### WORK ORDER
Set down, character for character, everything in the records below from the line holding "0.03 | 0.33 | |" down to the line holding "Table 6 X-ray", and no other line.

### RECORDS FOR THE EXERCISE
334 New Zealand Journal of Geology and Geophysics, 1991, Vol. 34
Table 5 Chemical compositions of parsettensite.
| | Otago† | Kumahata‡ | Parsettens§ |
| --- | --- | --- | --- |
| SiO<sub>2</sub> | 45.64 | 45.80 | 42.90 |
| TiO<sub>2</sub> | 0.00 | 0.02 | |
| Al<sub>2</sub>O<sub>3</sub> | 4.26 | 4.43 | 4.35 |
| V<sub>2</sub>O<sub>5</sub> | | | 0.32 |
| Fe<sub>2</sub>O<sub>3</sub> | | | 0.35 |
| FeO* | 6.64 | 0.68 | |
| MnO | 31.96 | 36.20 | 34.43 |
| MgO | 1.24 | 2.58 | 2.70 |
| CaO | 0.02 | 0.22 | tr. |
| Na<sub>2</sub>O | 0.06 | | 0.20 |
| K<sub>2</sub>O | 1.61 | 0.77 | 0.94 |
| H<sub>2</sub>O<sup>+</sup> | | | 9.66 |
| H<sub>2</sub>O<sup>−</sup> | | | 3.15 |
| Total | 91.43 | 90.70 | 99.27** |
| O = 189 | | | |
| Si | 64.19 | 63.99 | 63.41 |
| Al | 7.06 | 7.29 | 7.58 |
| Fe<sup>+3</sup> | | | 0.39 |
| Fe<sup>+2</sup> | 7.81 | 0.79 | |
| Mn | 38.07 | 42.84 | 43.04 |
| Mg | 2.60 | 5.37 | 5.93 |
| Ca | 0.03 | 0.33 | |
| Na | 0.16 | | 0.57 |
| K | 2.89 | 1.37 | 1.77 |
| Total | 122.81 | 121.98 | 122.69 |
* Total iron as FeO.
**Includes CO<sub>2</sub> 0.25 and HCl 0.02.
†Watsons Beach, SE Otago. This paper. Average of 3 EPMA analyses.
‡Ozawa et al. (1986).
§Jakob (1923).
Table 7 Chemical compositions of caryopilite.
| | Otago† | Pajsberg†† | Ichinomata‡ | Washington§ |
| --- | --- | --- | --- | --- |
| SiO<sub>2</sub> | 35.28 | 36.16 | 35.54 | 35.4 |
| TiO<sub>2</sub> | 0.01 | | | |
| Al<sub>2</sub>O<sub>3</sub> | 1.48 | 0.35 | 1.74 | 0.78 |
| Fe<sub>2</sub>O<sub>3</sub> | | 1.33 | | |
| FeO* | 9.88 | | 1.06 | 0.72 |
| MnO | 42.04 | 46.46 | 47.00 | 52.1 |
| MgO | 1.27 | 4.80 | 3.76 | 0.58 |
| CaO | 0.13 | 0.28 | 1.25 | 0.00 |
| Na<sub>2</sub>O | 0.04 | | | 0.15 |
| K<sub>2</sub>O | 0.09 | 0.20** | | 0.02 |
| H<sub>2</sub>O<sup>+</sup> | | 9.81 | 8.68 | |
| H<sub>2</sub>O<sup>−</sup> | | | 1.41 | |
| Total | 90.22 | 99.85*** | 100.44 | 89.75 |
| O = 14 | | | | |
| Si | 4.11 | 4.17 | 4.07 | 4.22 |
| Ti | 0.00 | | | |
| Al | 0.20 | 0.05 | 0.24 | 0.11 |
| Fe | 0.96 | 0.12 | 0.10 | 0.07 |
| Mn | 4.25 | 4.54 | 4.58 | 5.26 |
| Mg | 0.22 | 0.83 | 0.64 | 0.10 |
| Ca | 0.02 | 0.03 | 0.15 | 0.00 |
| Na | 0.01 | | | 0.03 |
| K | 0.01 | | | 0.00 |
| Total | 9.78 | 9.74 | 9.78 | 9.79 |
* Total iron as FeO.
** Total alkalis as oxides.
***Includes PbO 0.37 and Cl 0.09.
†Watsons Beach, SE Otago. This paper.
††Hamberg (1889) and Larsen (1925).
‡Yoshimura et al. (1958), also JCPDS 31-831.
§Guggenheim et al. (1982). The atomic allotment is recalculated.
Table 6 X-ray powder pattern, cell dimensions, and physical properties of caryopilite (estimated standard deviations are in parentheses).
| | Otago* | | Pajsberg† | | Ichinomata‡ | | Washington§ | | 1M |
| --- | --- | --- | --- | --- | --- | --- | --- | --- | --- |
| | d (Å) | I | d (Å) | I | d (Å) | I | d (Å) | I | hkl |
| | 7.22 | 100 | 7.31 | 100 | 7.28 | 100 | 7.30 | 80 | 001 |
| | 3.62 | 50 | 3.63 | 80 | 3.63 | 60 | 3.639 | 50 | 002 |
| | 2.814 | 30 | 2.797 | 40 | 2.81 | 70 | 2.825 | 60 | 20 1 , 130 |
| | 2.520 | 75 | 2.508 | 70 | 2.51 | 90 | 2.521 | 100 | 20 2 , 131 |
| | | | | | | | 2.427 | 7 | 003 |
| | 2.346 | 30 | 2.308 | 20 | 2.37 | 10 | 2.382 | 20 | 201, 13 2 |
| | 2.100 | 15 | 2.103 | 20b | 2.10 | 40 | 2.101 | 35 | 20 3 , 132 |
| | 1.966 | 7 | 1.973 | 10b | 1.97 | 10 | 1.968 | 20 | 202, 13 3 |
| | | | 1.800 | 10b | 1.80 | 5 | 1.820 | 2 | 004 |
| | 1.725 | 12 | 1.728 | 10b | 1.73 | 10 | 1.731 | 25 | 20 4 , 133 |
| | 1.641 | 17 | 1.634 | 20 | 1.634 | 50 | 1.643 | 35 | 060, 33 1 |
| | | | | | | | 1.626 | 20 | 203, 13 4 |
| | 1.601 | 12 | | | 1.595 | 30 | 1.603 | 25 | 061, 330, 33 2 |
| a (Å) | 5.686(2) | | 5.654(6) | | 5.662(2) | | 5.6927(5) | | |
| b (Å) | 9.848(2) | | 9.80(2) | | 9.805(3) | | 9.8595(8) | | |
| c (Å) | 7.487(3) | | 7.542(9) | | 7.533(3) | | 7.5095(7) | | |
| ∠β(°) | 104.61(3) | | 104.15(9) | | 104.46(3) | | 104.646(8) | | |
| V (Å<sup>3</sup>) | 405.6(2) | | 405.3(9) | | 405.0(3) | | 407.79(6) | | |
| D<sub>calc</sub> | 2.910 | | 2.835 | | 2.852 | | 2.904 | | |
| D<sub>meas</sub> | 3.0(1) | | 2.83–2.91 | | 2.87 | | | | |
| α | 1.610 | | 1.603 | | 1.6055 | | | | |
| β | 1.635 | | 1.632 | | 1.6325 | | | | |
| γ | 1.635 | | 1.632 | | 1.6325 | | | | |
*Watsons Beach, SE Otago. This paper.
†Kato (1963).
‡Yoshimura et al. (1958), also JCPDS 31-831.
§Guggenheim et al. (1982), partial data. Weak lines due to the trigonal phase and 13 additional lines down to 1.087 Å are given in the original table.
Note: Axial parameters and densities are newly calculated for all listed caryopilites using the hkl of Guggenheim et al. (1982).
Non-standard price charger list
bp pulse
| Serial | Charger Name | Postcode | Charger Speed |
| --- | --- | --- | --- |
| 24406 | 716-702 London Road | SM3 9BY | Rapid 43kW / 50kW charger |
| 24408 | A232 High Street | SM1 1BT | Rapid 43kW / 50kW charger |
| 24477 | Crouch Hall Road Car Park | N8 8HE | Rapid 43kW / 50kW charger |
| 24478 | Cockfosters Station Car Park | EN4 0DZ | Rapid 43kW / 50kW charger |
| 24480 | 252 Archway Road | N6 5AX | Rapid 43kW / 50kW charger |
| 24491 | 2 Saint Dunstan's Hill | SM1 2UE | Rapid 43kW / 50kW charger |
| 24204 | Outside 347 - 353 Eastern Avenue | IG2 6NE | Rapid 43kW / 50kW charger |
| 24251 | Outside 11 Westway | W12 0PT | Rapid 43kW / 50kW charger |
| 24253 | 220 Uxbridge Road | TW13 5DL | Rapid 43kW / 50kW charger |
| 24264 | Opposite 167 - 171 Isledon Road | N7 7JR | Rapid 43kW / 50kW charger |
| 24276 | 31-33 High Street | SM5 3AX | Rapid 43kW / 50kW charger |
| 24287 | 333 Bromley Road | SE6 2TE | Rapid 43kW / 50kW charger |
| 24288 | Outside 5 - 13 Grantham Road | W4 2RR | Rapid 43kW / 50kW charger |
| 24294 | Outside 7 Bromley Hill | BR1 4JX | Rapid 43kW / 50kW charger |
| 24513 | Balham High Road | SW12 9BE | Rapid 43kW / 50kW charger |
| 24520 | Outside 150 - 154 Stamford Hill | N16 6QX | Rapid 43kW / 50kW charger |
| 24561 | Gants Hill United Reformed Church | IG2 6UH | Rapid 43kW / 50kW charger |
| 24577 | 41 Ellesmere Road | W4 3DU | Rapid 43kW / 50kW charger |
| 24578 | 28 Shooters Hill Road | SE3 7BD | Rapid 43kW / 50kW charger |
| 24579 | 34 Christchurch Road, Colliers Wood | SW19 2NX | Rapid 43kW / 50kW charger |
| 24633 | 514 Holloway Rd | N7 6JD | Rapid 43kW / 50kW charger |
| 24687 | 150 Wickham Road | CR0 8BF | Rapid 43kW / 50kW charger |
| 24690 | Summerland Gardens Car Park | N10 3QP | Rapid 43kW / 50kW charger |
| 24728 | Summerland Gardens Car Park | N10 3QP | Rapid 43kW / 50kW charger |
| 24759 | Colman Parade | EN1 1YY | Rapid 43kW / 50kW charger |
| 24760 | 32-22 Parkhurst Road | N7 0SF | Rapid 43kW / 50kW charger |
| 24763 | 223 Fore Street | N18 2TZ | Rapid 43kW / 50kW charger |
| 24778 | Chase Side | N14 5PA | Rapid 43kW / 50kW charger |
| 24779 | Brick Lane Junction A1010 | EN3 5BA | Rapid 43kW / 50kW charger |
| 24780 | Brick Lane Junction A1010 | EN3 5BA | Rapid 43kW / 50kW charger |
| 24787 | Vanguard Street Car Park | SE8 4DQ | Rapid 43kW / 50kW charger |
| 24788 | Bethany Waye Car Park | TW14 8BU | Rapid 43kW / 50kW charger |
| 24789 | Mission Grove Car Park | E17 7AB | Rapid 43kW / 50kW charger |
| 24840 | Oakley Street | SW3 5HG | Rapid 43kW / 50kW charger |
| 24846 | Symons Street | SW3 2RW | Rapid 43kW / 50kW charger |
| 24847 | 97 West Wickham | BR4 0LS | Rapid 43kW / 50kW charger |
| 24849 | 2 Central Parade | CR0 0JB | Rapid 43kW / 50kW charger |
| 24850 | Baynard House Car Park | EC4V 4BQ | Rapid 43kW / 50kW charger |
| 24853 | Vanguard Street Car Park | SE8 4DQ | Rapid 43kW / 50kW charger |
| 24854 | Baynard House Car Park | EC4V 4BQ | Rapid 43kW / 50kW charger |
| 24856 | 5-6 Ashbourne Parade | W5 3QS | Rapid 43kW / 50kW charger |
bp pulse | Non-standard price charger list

### WRITTEN RESPONSE
| Ca | 0.03 | 0.33 | |
| Na | 0.16 | | 0.57 |
| K | 2.89 | 1.37 | 1.77 |
| Total | 122.81 | 121.98 | 122.69 |
* Total iron as FeO.
**Includes CO<sub>2</sub> 0.25 and HCl 0.02.
†Watsons Beach, SE Otago. This paper. Average of 3 EPMA analyses.
‡Ozawa et al. (1986).
§Jakob (1923).
Table 7 Chemical compositions of caryopilite.
| | Otago† | Pajsberg†† | Ichinomata‡ | Washington§ |
| --- | --- | --- | --- | --- |
| SiO<sub>2</sub> | 35.28 | 36.16 | 35.54 | 35.4 |
| TiO<sub>2</sub> | 0.01 | | | |
| Al<sub>2</sub>O<sub>3</sub> | 1.48 | 0.35 | 1.74 | 0.78 |
| Fe<sub>2</sub>O<sub>3</sub> | | 1.33 | | |
| FeO* | 9.88 | | 1.06 | 0.72 |
| MnO | 42.04 | 46.46 | 47.00 | 52.1 |
| MgO | 1.27 | 4.80 | 3.76 | 0.58 |
| CaO | 0.13 | 0.28 | 1.25 | 0.00 |
| Na<sub>2</sub>O | 0.04 | | | 0.15 |
| K<sub>2</sub>O | 0.09 | 0.20** | | 0.02 |
| H<sub>2</sub>O<sup>+</sup> | | 9.81 | 8.68 | |
| H<sub>2</sub>O<sup>−</sup> | | | 1.41 | |
| Total | 90.22 | 99.85*** | 100.44 | 89.75 |
| O = 14 | | | | |
| Si | 4.11 | 4.17 | 4.07 | 4.22 |
| Ti | 0.00 | | | |
| Al | 0.20 | 0.05 | 0.24 | 0.11 |
| Fe | 0.96 | 0.12 | 0.10 | 0.07 |
| Mn | 4.25 | 4.54 | 4.58 | 5.26 |
| Mg | 0.22 | 0.83 | 0.64 | 0.10 |
| Ca | 0.02 | 0.03 | 0.15 | 0.00 |
| Na | 0.01 | | | 0.03 |
| K | 0.01 | | | 0.00 |
| Total | 9.78 | 9.74 | 9.78 | 9.79 |
* Total iron as FeO.
** Total alkalis as oxides.
***Includes PbO 0.37 and Cl 0.09.
†Watsons Beach, SE Otago. This paper.
††Hamberg (1889) and Larsen (1925).
‡Yoshimura et al. (1958), also JCPDS 31-831.
§Guggenheim et al. (1982). The atomic allotment is recalculated.
Table 6 X-ray powder pattern, cell dimensions, and physical properties of caryopilite (estimated standard deviations are in parentheses).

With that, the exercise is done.